Secondary data used to analyse the size and number of firms relies heavily on 2 studies.A greater volume and variation of data would have allowed evenmore accurate analysis.


The primary data could be systematically biased, as over 50% of the respondents were of a single age group and most respondents were from a similar income bracket. However, this bias is accounted for and its data is restricted to qualitative analysis.


Product homogeneity could have been better analysed if consumer perception of product differentiation could also have been studied. While the primary data attempts to obtain this data, it is quite limited by its sample size and spread. More features and a quantitative analysis, such as integration with Internet of Things networks and Artificial Intelligence systems could have been analysed to determine differentiation, but have not, due to constraints of the length for this essay.

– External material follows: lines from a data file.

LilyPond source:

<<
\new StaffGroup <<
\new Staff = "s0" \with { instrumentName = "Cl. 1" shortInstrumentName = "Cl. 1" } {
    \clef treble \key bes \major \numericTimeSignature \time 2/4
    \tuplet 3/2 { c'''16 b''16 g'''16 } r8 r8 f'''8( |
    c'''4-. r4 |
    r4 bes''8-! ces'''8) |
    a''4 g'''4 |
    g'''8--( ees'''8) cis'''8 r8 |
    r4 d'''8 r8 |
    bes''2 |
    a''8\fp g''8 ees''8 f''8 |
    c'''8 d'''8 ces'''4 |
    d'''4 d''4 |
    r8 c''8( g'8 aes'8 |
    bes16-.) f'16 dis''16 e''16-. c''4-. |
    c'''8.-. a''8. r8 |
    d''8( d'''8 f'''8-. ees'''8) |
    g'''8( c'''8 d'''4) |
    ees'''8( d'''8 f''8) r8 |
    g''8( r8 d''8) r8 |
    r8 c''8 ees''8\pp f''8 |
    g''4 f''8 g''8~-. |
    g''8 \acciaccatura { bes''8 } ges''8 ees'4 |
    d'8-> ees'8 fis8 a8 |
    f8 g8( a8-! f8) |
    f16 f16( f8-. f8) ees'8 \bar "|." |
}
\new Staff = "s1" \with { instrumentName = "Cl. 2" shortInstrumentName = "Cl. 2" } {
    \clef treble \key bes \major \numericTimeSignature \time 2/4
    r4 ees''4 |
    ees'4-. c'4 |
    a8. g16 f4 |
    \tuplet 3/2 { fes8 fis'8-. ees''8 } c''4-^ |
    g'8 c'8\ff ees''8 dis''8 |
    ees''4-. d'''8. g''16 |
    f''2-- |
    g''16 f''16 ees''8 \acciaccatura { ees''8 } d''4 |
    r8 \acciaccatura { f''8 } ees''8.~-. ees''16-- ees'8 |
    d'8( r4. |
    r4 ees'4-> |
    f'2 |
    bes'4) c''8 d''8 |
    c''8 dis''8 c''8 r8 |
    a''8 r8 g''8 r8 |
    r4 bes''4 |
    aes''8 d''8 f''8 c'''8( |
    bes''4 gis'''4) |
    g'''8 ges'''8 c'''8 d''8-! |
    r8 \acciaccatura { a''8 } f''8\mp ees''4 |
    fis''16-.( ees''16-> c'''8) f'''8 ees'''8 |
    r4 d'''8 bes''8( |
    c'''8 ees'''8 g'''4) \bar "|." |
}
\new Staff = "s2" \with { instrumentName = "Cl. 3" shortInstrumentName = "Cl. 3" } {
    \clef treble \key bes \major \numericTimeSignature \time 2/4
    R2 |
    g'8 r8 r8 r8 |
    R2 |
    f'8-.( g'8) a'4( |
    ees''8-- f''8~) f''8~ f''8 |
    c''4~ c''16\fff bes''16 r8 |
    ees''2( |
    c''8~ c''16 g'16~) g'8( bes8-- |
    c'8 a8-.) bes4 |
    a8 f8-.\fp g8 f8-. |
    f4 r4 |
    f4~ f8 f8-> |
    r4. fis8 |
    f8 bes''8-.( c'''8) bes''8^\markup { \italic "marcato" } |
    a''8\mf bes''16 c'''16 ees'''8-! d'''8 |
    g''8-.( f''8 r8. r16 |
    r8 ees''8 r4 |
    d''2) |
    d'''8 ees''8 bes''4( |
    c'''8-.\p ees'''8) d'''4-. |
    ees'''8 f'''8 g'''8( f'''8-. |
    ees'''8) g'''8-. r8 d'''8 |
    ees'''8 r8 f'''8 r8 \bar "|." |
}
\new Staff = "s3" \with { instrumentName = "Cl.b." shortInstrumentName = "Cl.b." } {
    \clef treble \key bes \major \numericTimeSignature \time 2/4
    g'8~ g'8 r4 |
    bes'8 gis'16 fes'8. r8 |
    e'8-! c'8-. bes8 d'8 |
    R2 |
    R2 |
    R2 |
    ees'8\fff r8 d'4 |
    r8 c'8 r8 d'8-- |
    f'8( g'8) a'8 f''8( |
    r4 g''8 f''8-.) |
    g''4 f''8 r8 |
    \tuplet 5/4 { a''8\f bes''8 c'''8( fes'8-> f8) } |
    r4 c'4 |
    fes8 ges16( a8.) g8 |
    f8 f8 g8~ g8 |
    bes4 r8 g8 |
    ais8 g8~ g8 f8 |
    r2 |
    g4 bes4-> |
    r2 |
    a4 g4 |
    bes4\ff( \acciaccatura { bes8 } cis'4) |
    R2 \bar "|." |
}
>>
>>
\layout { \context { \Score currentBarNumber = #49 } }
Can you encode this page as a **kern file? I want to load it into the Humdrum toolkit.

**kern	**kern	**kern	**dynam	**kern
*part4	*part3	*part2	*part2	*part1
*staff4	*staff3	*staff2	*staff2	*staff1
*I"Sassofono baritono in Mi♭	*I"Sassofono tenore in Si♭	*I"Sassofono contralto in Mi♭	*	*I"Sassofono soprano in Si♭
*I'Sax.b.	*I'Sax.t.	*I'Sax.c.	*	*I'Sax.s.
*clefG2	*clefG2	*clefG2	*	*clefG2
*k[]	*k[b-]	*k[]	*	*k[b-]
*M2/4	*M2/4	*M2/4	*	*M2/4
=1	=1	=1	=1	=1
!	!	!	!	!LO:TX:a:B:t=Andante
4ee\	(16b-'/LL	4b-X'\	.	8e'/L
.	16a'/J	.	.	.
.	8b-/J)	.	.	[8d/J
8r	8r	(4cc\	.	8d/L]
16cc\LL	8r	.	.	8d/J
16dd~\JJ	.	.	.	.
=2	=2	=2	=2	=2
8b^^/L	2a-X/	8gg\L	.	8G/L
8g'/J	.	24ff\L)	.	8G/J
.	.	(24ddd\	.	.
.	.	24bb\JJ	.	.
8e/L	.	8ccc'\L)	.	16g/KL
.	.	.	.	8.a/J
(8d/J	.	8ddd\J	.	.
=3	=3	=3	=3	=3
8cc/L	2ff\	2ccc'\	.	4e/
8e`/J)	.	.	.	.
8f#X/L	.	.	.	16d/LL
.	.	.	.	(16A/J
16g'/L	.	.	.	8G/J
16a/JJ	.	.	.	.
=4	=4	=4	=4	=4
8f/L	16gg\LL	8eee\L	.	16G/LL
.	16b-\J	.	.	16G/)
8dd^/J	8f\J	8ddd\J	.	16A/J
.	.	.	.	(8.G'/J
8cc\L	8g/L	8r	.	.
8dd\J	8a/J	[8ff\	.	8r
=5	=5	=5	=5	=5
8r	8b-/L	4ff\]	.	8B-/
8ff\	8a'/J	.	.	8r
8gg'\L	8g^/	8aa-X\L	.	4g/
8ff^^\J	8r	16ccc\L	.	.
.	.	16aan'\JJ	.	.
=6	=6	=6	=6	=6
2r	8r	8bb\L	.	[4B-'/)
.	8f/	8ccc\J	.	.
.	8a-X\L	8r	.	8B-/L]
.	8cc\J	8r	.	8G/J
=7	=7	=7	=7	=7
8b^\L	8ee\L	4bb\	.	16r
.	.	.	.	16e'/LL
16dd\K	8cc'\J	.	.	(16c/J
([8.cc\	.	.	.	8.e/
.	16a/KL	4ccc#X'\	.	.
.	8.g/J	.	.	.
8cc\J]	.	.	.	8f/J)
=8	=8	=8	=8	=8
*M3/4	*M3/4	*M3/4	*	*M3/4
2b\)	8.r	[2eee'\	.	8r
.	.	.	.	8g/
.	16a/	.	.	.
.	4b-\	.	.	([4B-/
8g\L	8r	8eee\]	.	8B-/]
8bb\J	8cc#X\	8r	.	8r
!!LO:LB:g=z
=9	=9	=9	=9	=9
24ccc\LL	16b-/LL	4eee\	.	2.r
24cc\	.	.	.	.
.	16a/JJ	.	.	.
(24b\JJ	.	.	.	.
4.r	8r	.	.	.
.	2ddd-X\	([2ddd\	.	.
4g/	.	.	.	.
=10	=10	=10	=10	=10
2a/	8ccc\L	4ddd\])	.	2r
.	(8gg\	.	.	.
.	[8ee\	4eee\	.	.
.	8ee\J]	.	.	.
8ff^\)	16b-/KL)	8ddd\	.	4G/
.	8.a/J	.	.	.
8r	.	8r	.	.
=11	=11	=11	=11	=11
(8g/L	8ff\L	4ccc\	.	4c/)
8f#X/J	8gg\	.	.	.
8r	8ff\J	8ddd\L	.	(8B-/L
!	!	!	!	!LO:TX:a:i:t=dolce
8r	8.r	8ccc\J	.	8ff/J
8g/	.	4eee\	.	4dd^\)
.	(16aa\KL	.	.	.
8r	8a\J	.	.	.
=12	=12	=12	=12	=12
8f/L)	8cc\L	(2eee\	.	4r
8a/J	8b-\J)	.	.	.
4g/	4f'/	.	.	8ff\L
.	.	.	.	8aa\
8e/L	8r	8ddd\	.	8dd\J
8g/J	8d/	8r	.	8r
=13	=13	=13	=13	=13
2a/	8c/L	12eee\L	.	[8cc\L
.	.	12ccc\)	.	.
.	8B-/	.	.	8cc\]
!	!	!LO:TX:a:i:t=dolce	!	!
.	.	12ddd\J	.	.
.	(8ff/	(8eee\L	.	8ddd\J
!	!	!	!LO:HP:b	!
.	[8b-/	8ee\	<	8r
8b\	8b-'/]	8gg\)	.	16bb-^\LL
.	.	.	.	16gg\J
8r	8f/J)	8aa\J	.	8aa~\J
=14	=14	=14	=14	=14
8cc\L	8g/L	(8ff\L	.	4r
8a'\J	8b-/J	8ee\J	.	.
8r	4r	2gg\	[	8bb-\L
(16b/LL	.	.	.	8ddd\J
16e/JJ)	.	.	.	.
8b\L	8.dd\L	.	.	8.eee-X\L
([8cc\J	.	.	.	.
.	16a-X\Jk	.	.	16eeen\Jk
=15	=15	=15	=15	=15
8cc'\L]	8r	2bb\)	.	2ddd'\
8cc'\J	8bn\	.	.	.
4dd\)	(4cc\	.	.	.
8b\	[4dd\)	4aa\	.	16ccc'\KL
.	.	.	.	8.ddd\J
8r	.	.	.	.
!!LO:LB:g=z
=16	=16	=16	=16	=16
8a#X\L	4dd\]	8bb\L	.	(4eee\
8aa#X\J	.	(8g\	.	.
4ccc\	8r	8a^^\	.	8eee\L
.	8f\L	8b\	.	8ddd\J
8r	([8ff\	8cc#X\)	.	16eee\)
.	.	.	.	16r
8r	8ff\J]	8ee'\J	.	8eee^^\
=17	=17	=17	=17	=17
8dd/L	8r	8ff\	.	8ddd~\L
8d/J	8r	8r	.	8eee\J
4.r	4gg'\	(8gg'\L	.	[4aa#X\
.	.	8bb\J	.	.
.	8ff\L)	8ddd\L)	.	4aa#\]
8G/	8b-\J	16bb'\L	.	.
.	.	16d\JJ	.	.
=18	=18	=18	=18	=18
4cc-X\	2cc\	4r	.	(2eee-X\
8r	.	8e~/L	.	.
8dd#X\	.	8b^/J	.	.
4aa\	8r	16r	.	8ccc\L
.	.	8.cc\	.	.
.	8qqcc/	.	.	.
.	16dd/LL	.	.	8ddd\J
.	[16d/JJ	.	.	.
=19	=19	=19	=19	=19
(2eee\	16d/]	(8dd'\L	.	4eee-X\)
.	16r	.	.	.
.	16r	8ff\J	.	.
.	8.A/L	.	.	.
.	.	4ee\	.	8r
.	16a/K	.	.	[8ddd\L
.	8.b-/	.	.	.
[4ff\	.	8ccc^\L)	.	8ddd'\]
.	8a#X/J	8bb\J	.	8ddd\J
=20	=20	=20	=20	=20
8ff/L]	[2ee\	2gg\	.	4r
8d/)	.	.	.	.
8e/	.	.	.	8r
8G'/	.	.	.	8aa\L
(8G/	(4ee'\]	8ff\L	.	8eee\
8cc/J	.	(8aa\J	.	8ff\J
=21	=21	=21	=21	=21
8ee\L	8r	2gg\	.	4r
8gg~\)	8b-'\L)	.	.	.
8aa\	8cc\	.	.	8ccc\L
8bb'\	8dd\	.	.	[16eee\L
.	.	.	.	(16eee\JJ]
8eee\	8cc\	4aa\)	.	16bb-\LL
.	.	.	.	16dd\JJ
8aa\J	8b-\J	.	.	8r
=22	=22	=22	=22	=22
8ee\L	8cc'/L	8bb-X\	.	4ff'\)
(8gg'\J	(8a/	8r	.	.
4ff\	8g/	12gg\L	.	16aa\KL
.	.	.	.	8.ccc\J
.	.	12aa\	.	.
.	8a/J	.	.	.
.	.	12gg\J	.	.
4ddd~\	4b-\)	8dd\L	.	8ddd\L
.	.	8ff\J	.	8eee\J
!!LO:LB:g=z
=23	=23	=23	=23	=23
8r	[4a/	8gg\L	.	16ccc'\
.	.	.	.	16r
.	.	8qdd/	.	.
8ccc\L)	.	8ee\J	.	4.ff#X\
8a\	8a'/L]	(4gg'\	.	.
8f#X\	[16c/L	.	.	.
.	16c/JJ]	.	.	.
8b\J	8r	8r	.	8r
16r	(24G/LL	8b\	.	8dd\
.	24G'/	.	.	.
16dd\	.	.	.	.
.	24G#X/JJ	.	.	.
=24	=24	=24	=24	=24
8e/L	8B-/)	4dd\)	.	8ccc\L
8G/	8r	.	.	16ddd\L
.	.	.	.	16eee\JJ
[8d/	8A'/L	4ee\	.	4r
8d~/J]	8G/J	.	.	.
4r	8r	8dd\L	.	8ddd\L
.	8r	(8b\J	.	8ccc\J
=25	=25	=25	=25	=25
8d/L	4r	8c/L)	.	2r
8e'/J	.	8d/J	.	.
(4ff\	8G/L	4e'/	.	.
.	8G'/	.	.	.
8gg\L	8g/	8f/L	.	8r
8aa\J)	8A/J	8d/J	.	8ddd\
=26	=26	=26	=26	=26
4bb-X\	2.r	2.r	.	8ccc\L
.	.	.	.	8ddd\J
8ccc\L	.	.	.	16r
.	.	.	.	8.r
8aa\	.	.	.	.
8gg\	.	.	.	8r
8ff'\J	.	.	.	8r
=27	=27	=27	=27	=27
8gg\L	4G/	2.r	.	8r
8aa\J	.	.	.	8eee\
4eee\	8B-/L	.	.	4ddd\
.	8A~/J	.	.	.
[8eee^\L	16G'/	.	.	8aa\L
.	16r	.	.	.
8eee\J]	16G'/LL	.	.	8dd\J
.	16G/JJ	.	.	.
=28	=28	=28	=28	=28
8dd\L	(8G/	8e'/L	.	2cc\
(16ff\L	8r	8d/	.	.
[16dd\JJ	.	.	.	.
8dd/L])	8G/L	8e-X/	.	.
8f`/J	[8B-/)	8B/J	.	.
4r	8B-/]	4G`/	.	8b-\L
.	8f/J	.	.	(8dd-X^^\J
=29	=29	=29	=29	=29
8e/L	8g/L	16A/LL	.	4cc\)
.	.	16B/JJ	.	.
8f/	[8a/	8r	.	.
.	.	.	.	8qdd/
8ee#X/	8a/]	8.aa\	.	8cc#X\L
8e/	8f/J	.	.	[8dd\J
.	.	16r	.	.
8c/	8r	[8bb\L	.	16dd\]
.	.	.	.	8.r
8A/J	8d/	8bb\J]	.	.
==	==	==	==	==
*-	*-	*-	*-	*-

Numerical analysis of price competition has not accounted for pricing strategies set with qualitatively different features, varying across all firms, such as seasonal discounts, long-term pricing or corporate offers. This study can be expanded by comparing the unique pricing plans of each firm, accounting for all options.


Further Research


This investigation can be expanded upon by viewing different countries, attempting a quantitative analysis for all market features, investigating potential collusion within firms and obtaining a greater sample of primary data, from the general public and firm representatives.